Andrea Dandolo, trained in historiography and law,…
1345 CE
Andrea Dandolo, trained in historiography and law, had tudied at the University of Padua where he became a law professor until he was elected as doge.
He is descended from an old Venetian noble family that has played an important role in Venetian politics from the twelfth century and produced numerous admirals and several other prominent citizens, as well as four Venetian doges, of which he is the last.
Dandolo's rise to prominence in Venetian public life had been precocious.
In 1331, at the age of only twenty-five, he had been named procurator of St.
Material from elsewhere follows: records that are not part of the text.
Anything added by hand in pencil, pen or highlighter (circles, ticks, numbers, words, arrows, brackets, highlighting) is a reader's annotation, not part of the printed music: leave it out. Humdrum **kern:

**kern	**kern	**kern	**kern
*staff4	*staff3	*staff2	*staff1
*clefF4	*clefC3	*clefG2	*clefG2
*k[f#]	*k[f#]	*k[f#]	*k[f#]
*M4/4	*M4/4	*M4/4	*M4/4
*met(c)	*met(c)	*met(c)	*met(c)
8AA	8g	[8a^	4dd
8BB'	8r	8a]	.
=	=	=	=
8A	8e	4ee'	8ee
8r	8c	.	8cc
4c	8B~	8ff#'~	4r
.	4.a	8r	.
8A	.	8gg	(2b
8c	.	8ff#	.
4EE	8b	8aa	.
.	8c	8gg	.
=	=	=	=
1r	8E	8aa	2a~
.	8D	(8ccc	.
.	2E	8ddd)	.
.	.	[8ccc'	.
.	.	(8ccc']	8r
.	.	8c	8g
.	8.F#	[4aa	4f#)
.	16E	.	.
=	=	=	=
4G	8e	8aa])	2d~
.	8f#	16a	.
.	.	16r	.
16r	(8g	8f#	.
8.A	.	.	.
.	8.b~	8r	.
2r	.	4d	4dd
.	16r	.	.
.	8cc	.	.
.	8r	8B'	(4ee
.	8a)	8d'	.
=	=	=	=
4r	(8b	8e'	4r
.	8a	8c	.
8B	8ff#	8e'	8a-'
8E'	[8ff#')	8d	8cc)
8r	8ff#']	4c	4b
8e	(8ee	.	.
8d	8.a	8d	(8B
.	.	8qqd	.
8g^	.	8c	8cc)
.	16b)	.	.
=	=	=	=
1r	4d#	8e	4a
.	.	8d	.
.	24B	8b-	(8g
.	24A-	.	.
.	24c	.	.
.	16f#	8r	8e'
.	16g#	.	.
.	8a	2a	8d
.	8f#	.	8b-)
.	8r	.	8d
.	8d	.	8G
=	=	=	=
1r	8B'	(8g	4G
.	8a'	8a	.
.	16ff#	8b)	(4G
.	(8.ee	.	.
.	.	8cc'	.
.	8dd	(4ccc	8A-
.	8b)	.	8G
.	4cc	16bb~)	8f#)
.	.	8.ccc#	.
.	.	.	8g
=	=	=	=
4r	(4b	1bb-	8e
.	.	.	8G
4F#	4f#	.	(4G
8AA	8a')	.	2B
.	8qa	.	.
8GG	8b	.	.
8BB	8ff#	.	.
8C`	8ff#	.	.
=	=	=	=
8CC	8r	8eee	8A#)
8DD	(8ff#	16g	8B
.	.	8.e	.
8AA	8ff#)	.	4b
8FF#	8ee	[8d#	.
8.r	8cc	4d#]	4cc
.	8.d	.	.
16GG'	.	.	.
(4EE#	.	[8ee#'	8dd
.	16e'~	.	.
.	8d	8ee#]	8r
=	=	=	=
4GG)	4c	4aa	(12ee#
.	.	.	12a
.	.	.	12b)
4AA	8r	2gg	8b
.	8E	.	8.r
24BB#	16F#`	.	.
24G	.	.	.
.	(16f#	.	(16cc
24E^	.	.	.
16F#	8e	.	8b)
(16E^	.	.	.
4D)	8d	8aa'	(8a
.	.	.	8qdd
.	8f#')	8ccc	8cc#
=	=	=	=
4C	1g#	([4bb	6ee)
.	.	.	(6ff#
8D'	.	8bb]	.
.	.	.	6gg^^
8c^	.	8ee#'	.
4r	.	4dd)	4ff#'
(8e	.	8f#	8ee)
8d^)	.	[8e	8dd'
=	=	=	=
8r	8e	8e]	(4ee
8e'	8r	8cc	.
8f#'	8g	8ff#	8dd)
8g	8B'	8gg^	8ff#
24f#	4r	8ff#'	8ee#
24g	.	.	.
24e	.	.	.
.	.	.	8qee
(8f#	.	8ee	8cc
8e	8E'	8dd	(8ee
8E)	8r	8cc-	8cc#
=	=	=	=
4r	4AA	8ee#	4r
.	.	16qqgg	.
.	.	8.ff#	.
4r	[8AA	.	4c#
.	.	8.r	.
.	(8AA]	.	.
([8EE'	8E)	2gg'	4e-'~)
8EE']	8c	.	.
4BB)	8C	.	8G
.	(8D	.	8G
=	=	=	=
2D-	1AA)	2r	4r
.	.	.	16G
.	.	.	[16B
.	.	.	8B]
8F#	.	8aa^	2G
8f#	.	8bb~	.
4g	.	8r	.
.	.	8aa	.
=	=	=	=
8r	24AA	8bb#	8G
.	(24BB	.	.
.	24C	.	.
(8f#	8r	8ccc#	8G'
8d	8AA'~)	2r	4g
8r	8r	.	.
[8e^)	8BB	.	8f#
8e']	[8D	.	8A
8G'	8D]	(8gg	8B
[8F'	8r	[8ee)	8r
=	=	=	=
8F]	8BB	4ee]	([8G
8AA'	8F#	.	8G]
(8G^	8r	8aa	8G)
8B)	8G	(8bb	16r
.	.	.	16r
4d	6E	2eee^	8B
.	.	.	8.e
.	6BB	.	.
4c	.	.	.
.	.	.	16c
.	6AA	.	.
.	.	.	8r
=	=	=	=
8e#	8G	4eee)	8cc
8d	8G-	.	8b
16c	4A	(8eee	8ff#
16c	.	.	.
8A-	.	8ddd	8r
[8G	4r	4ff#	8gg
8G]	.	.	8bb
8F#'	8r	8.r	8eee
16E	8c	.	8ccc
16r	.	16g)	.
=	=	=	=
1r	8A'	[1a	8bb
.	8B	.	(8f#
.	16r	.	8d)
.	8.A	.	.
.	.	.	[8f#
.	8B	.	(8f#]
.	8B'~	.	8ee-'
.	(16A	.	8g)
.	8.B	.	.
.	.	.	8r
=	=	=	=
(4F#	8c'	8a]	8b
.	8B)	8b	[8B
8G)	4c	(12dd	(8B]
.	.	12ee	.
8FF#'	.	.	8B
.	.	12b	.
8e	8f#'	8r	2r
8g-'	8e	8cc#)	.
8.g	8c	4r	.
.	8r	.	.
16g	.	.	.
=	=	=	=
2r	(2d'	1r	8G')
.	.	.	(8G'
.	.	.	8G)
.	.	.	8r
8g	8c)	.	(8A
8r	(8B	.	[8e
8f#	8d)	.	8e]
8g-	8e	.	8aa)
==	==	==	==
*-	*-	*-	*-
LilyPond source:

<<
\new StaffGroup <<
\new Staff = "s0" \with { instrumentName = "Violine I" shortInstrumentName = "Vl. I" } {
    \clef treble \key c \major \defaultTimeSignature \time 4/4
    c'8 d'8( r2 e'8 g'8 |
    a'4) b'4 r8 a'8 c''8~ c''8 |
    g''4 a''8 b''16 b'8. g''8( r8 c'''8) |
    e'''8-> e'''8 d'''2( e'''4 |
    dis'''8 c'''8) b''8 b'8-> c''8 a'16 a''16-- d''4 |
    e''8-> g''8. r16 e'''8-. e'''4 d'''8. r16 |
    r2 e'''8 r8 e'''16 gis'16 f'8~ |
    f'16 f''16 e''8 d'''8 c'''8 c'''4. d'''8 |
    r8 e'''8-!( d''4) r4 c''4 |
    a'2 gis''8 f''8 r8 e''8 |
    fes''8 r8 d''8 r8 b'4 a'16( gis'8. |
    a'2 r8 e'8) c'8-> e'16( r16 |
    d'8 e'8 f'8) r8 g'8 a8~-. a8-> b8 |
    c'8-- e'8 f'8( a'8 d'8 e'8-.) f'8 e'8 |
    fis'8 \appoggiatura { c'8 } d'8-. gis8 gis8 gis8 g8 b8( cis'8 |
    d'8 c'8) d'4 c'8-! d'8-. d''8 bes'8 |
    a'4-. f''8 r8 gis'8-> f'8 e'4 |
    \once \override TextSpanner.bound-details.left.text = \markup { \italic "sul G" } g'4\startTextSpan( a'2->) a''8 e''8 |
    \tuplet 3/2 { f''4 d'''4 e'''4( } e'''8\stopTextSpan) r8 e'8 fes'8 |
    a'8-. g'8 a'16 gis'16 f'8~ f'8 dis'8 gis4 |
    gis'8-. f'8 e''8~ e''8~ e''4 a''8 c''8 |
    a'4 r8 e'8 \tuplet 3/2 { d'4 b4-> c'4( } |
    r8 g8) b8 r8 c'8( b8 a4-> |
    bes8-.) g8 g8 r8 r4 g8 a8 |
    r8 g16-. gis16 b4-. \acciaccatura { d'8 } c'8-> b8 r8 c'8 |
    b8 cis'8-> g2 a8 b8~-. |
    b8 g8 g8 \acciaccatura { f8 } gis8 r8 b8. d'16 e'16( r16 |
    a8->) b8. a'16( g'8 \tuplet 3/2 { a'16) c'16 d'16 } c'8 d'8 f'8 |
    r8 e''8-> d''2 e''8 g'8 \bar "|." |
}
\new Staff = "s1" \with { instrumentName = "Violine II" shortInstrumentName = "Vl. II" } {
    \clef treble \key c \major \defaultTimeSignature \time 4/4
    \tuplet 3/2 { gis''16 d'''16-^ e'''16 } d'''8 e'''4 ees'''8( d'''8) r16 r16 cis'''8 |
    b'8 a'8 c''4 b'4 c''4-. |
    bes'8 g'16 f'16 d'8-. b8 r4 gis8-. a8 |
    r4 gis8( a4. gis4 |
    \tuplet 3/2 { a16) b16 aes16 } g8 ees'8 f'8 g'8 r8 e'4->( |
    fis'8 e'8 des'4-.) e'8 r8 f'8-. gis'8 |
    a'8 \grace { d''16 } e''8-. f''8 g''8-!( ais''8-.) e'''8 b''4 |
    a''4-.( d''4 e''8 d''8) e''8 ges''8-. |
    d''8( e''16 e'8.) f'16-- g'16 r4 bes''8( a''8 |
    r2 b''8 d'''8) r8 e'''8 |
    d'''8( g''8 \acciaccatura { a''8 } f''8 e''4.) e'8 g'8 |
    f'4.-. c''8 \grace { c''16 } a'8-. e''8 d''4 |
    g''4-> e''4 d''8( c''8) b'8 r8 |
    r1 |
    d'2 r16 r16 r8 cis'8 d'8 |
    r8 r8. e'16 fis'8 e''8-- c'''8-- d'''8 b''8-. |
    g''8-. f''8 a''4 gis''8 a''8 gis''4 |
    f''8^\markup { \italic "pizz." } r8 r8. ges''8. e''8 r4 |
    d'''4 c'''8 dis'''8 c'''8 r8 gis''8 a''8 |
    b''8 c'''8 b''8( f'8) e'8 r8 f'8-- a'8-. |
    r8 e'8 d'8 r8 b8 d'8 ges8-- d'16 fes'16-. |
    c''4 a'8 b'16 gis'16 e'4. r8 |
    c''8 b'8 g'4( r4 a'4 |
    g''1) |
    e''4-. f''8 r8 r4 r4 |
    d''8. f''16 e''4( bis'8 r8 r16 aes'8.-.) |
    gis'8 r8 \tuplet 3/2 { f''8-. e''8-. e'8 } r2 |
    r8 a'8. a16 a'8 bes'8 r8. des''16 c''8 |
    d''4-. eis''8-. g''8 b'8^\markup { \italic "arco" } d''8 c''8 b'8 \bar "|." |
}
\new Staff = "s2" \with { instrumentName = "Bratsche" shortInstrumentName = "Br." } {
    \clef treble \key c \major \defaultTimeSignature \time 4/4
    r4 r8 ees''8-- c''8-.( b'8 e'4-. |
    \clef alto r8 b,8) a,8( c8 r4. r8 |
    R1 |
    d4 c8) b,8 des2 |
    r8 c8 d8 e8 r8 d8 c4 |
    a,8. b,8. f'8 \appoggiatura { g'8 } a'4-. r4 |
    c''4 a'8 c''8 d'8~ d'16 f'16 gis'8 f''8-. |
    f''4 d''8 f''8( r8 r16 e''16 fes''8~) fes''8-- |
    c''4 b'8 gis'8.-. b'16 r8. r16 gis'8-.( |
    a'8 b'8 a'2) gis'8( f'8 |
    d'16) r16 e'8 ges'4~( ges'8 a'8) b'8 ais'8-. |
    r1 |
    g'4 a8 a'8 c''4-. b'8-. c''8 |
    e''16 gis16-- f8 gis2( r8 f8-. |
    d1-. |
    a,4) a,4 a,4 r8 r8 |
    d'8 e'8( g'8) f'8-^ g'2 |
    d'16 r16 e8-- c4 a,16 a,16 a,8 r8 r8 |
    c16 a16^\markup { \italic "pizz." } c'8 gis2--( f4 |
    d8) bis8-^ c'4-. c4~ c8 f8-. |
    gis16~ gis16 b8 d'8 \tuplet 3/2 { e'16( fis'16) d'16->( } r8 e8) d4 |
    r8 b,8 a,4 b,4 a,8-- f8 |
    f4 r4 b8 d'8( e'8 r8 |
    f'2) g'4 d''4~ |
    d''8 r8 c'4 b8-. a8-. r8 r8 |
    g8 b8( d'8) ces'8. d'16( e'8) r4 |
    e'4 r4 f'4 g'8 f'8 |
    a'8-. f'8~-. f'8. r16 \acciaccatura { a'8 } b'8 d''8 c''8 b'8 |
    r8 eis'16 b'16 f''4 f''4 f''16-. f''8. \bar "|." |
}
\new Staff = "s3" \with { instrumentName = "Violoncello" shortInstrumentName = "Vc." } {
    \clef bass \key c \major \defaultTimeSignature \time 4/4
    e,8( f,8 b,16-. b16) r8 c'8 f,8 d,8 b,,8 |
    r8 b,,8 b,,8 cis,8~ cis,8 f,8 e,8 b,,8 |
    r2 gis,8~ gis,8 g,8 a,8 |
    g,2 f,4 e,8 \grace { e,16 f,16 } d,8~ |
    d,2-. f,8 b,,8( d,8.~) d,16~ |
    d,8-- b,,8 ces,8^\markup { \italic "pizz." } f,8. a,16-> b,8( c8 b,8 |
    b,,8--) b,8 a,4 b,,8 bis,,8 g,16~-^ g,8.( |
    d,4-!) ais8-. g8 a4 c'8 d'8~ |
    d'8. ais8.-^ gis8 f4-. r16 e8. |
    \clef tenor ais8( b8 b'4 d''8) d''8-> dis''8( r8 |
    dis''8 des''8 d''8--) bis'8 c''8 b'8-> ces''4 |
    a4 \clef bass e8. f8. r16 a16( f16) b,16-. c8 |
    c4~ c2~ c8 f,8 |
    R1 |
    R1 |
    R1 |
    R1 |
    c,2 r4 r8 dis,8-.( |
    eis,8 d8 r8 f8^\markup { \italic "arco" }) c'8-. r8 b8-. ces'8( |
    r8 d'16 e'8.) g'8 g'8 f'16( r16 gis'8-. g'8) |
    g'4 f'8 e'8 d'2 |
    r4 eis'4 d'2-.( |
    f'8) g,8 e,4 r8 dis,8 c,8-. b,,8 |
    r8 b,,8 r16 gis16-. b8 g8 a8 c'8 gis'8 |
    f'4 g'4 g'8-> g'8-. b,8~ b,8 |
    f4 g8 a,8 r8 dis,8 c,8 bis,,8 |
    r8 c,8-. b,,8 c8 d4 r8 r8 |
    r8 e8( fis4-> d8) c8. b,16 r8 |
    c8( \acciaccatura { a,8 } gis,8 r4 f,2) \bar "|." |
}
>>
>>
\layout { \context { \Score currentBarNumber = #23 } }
Mark's Basilica.
He became doge in 1343 at the age of thirty-seven.
Dandolo is known as a benefactor of the arts.
To St Mark’s Basilica he has added the Chapel of San Isidoro, overseen changes to the Pala d'Oro and expanded and beautified the Baptistery.
Ongoing repairs on the Pala d’Oro—the high altar retable of the Basilica di San Marco in Venice—are complete by 1345.
Universally recognized as one of the most refined and accomplished works of Byzantine craftsmanship, with both front and rear sides decorated, the altarpiece consists of two parts.
The lower part, with enamels illustrating the story of Saint Mark, the doge's portrait, and the Pantocrator group, originated as an antependium commissioned by the doge Ordelafo Faliero from the court craftsmen of Constantinople in 1102.
The image of Archangel Michael and the whole upper third are supposed to have been looted by the Crusaders in Constantinople in the Fourth Crusade of 1204.
In 1343, the Doge Andrea Dandolo had ordered both parts to be joined within a single Gothic framework featuring as many as one thousand nine hundred and twenty-seven gems.
The pala (from Latin palla, "cloth") is to be covered by Paolo Veneziano's wooden altarpiece and opened to the astonished public during liturgies only.